What struck me the most about both “The Canterville Ghost” and “Lord Arthur Savile’s Crime” was how subversive they were to two popular genres of stories, those being ghost stories and murder mysteries respectively.
“Lord Arthur Savile’s Crime” very clearly mocks Victorian society, a culture in which everybody does what they feel they are supposed to do, instead of what they might want to do. This is reflected most in the titular character, who feels that, because a fortune teller foretells murder in his future, he must go about killing someone close to him, just to get the inevitable murder out of the way. Arthur never considers simply not murdering anybody, but instead allows others to command his actions for him. Through attempting to conform to external pressures, he ends up performing several vile acts, culminating in throwing a man off a bridge, killing him. Arthur feels no regret after this, immediately marries his fiancé, and lives happily ever after. I believe the story is also a commentary on how the upper class get away with everything, as Arthur attempted two murders and succeeded with a third and faced zero legal repercussions.

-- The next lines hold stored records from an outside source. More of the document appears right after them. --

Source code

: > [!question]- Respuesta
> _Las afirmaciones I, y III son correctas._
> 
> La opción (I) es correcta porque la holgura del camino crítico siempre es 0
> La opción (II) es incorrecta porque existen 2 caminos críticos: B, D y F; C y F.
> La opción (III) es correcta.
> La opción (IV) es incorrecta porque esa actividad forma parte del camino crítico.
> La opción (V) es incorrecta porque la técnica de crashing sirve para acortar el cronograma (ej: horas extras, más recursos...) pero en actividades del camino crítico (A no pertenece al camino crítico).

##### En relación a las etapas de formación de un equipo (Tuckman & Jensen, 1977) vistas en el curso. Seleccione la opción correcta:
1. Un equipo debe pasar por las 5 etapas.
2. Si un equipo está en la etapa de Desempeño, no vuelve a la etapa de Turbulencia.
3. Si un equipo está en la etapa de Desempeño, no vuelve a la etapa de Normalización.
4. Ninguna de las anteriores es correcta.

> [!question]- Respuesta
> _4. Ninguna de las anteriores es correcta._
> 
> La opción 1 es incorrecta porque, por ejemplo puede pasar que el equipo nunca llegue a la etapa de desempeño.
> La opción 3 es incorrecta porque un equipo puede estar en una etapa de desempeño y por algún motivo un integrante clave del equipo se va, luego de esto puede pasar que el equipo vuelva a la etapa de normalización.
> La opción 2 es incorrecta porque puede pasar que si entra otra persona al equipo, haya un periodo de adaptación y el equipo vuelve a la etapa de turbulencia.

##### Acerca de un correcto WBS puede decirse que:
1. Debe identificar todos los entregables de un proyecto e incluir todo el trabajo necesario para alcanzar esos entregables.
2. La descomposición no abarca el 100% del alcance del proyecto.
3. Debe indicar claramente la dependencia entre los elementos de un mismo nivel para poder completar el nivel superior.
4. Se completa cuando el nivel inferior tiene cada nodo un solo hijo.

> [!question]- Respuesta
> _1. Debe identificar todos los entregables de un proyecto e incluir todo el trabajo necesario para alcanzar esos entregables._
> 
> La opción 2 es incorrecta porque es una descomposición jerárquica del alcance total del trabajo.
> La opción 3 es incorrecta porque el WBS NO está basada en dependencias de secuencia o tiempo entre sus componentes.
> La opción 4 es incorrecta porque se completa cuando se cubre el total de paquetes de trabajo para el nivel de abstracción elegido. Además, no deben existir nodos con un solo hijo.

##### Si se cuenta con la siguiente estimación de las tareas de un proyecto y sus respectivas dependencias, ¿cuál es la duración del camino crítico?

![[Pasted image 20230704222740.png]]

“The Canterville Ghost” is quite clearly a satire on common ghost stories at the time, as the titular specter is far from an intimidating villain, but rather a bumbling fool. It seems significant that the ghost is haunting a house in England that is lived in by a family of Americans, and that said Americans are immune from his attempts to frighten them. To me, the ghost is a reflection, somewhat of Victorian values, as he feels it is his duty to spook and frighten the residents of the house, almost as if he is honor bound to do so. As Americans have different values, they are completely unfazed by the ghost, but instead attempt to rationally deal with the small amount of trouble he causes their family. I found it interesting that the daughter of the family, named Virginia in reference to both the state in which Europeans first journeyed to America and the Virgin Mary, served as the savior of the ghost, allowing him to abandon his duty and finally rest, after becoming one with nature. This seems to be symbolic of Wilde’s desire for all people to give up the stuffy customs of the day, and start living life at one with the world, and with oneself.